→ TRY IT:
Reproduce, exactly and only, the lines of the data that follows from the one containing "left shoulder: (302, 15)" down to the one containing "left ear: (286, 157)", without pictures.

Pictured people or hands with joints
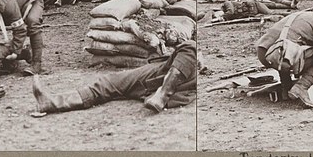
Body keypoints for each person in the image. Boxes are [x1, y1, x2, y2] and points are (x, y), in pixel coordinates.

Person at [31, 40, 198, 114]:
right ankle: (51, 103)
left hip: (159, 78)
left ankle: (163, 93)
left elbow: (189, 53)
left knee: (108, 83)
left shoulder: (190, 50)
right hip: (165, 80)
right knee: (109, 85)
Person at [255, 0, 313, 108]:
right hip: (279, 54)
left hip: (264, 53)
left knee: (289, 51)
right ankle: (301, 87)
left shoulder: (302, 15)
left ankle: (286, 90)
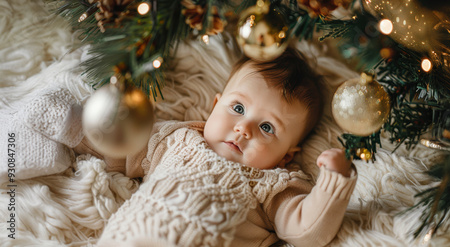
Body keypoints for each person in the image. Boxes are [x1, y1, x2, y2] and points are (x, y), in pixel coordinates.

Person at [75, 47, 357, 247]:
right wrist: (71, 126)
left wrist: (334, 182)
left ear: (286, 157)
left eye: (267, 127)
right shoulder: (174, 136)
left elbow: (308, 231)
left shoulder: (273, 186)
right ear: (214, 106)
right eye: (237, 108)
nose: (243, 128)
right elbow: (116, 145)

→ ANSWER TO THIS PROBLEM:
left shoulder: (302, 15)
left ankle: (286, 90)
Body keypoints for each person in the image. Boxes are [x1, y1, x2, y2] and points are (x, y), in pixel coordinates.

Person at [75, 47, 357, 247]:
right wrist: (71, 126)
left wrist: (334, 182)
left ear: (286, 157)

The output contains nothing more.